# How do you solve 4x^3 + 3x^2 + x + 2 = 0?

Apr 29, 2017

$x = - 1 \text{ }$ or $\text{ } x = \frac{1}{8} \pm \frac{\sqrt{31}}{8} i$

#### Explanation:

Given:

$4 {x}^{3} + 3 {x}^{2} + x + 2 = 0$

Note that:

$- 4 + 3 - 1 + 2 = 0$

So we can deduce that $x = - 1$ is a solution and $\left(x + 1\right)$ a factor:

$0 = 4 {x}^{3} + 3 {x}^{2} + x + 2$

$\textcolor{w h i t e}{0} = \left(x + 1\right) \left(4 {x}^{2} - x + 2\right)$

The remaining quadratic is in the form $a {x}^{2} + b x + c$ with $a = 4$, $b = - 1$ and $c = 2$

This has discriminant $\Delta$ given by the formula:

$\Delta = {b}^{2} - 4 a c = {\left(\textcolor{b l u e}{- 1}\right)}^{2} - 4 \left(\textcolor{b l u e}{4}\right) \left(\textcolor{b l u e}{2}\right) = 1 - 32 = - 31$

Since $\Delta < 0$ this quadratic has no real zeros.

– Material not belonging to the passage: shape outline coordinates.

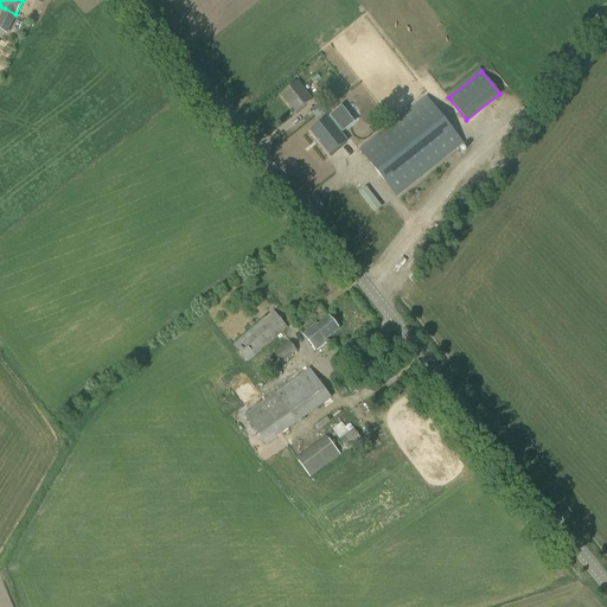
[(295,113),(312,101),(298,82),(281,95),(295,113)]
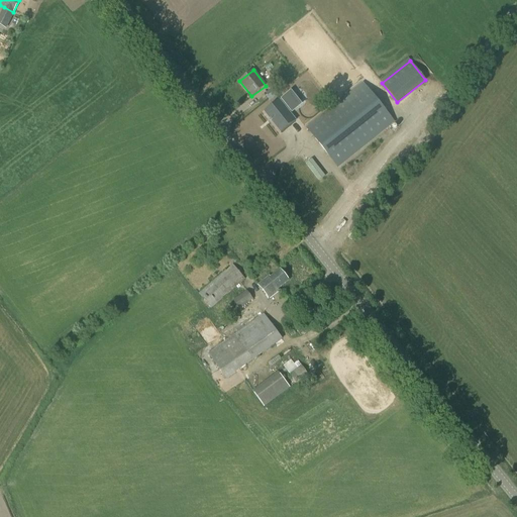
[(337,169),(395,123),(363,82),(305,128),(337,169)]
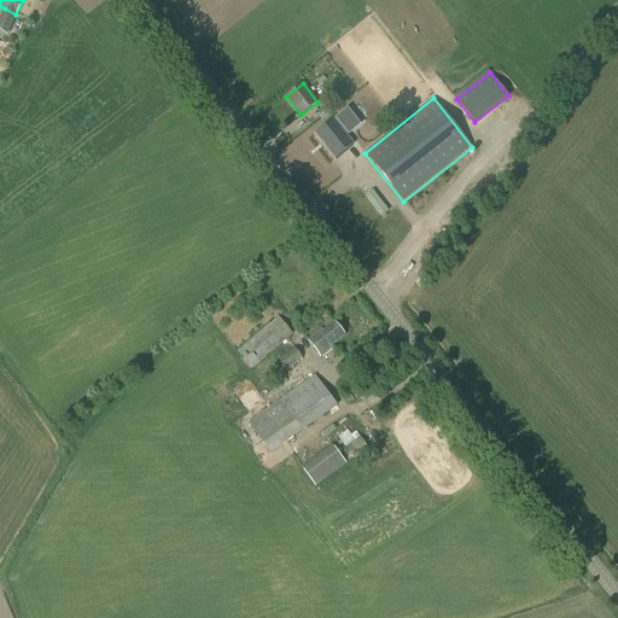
[(334,159),(353,145),(333,121),(316,135),(334,159)]
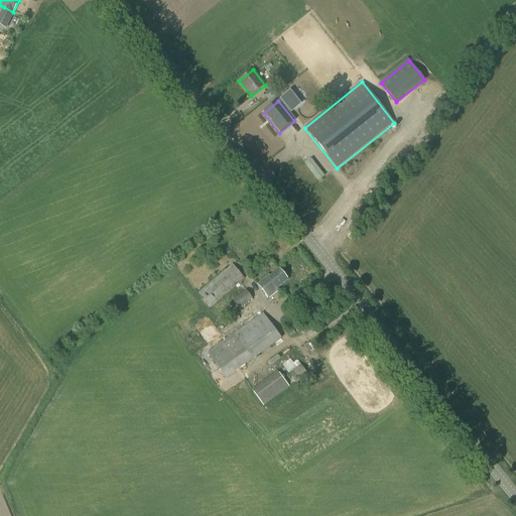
[(331,173),(325,177),(329,183),(335,178),(331,173)]
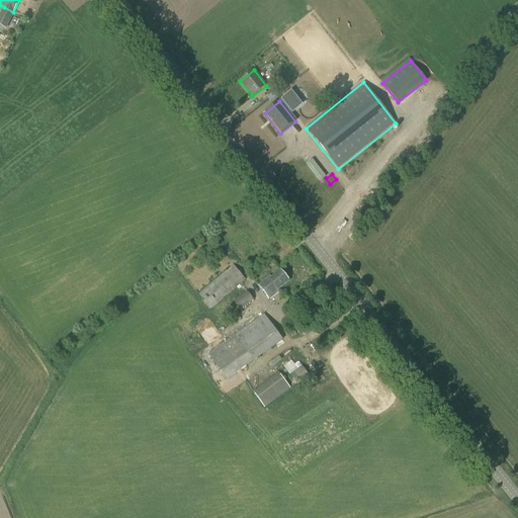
[(246,280),(233,265),(199,294),(211,310),(246,280)]
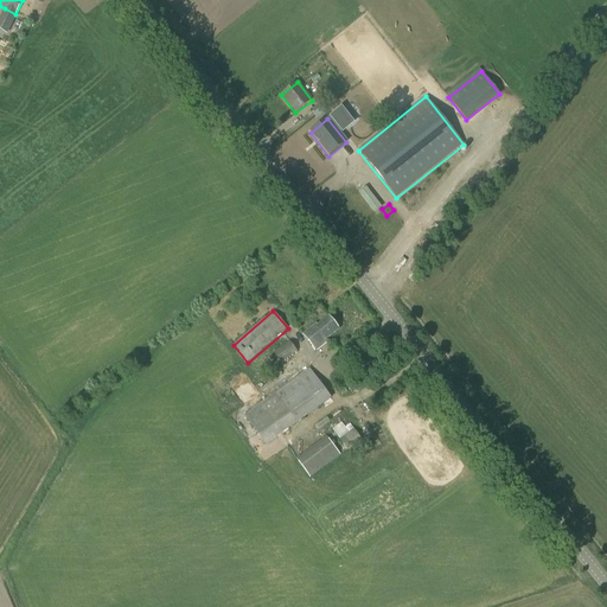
[(339,330),(327,317),(317,326),(315,325),(302,336),(315,351),(326,342),(326,340),(339,330)]
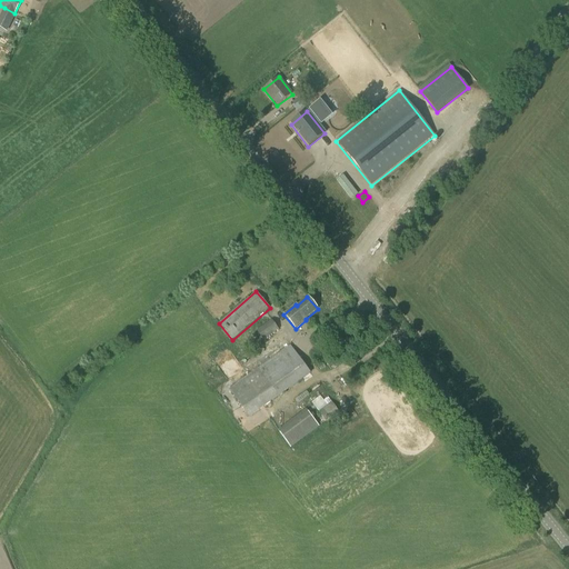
[(263,340),(278,330),(271,320),(257,331),(263,340)]
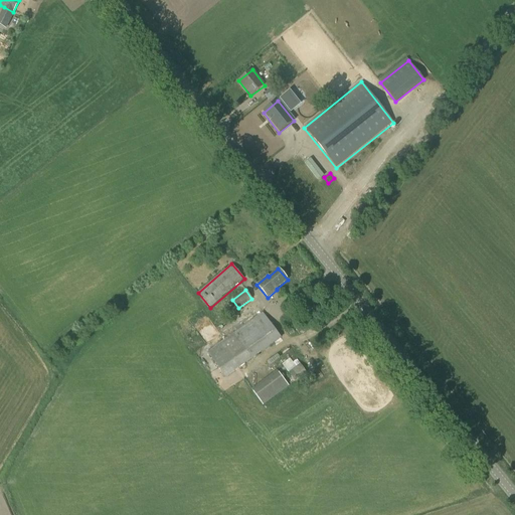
[(225,378),(281,338),(262,313),(206,352),(225,378)]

We can find Complex zeros for it using the quadratic formula:

$x = \frac{- b \pm \sqrt{{b}^{2} - 4 a c}}{2 a}$

$\textcolor{w h i t e}{x} = \frac{- b \pm \sqrt{\Delta}}{2 a}$

$\textcolor{w h i t e}{x} = \frac{1 \pm \sqrt{- 31}}{8}$

$\textcolor{w h i t e}{x} = \frac{1}{8} \pm \frac{\sqrt{31}}{8} i$

where $i$ is the imaginary unit.